# Good, Affordable 10 wt rod



## ethan.weber (Apr 26, 2011)

id say a two is your best bet for a good rod with a good price. if you can find a deal on a old helios that would be a good rod as well.


----------



## rkmurphy (Nov 2, 2008)

> id say a two is your best bet for a good rod with a good price. if you can find a deal on a old helios that would be a good rod as well.


What's a two? Did you mean TFO?


----------



## patrickknight (Nov 16, 2010)

a 10 wt pflueger does me fine


----------



## tkreitler (Oct 3, 2011)

I have a 10wt TICRx and I like it OK but you have to push it hard to get the rod loaded with 10wt line. I've talked to other people who have put 11wt line on this rod and liked the way it performed.


----------



## ethan.weber (Apr 26, 2011)

> > id say a two is your best bet for a good rod with a good price. if you can find a deal on a old helios that would be a good rod as well.
> 
> 
> What's a two? Did you mean TFO?


yah i meant tfo, stupid auto correct.


----------



## Shadowcast (Feb 26, 2008)

St. Croix Inperial......


----------



## rkmurphy (Nov 2, 2008)

I'm probably going to end up going used...as long as I am still privied to the lifetime warranty 

I probably won't make a purchase until early to mid spring...just trying to start researching. Thank you all for your help and suggestions. Keep them coming!


----------



## tim_henshaw (Jun 1, 2009)

Do me a favor. Go to ur local fly shop and pick up the bvk. I think it's there best rod in the lineup. Hands down


----------



## Master_Baiter (Apr 21, 2009)

I have a 10 wt gold cup and it is awesome. Doesn't have a lot of action but I can shoot under docks better with that than my TFO pro series 2. But If you can check out the TFO axiom 10wt.
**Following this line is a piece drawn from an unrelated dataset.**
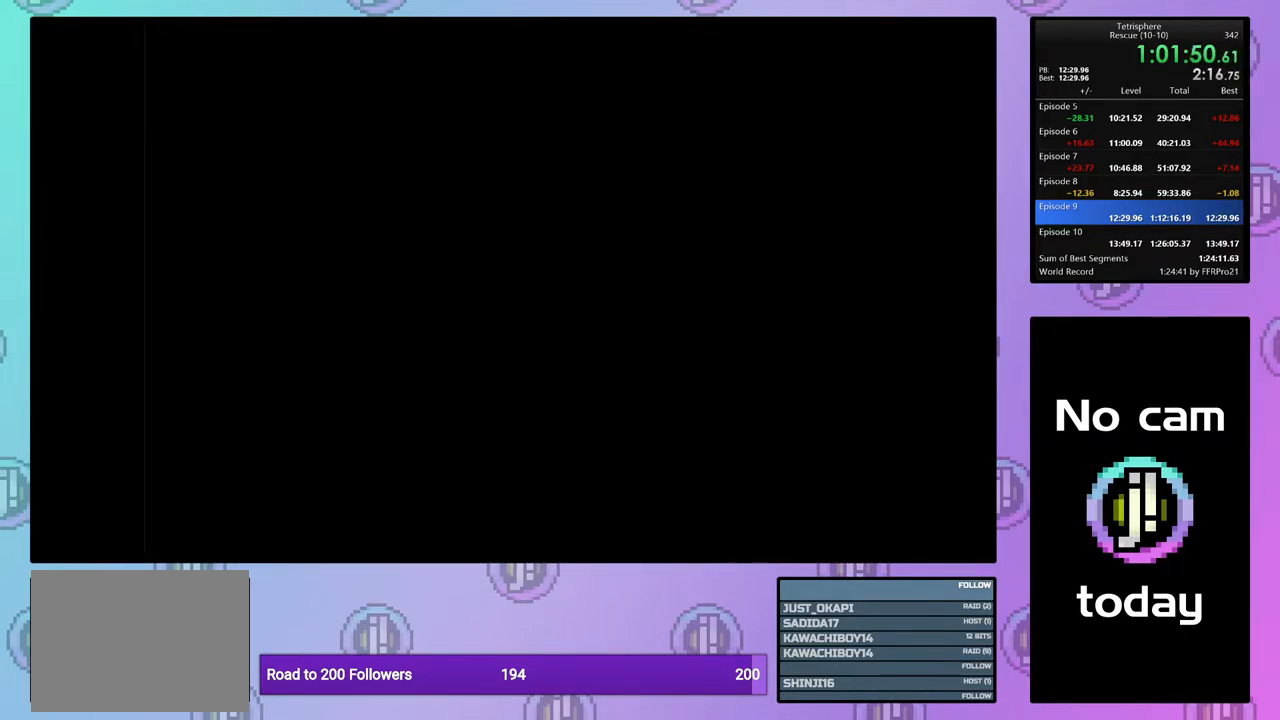
{"buttons": ["CROSS", "SQUARE"], "right_stick": "center", "events": [[417, "CROSS", "down"], [417, "SQUARE", "down"]]}
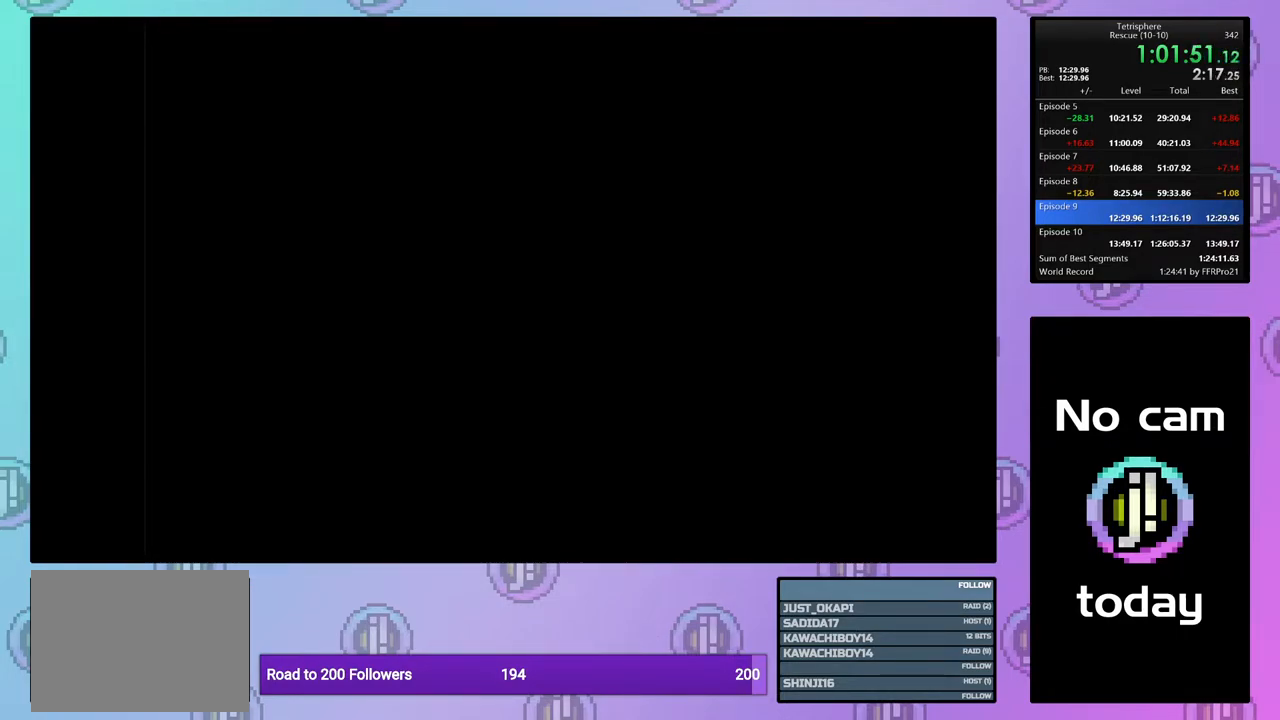
{"buttons": [], "right_stick": "center", "events": [[33, "SQUARE", "up"], [50, "CROSS", "up"], [333, "CROSS", "down"], [333, "SQUARE", "down"], [433, "CROSS", "up"], [433, "SQUARE", "up"]]}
Those feel real nice and still have the lifetime warranty.


----------



## Guest (Sep 9, 2012)

> I have a 10 wt gold cup and it is awesome.  Doesn't have a lot of action but I can shoot under docks better with that than my TFO pro series 2.  But If you can  check out the TFO axiom 10wt.  Those feel real nice and still have the lifetime warranty.


X 2 on the TFO Axiom in any weight.


----------



## mulletboy (Jan 31, 2007)

I use a 10wt Ugly stick that you can get new for 60.00. I use it in places, where I don't want to damage my 12wt, like around bridges. It's slow, but seriously does the job.


----------



## jmlockwood (Jul 19, 2012)

x2 on the BVK. Not an expensive rod to buy new and would be a good rod to have on hand. I have several Helios rods (someone mentioned above) and they are awesome. However, they are rather expensive (even on the used market) and you need to make sure you pair them with the right reel. The rods are super light and can be put off balance if you do match with the right reel. If I were looking for a good quality rod at a fair price I would find a TFO dealer, cast what they have, and then pick the rod that fits you best.


----------



## Rooster (Mar 13, 2011)

I have an old Sage RPLXi and still haven't found a reason to trade it out. You can see them on ebay fairly regularly and the heavier weights generally have not been used too much = a good deal to pay sharply reduced prices for a great (still!) rod.


----------



## CurtisWright (May 9, 2012)

Define  "good" and "affordable"  Price and Quality are directly proportional.  Always.   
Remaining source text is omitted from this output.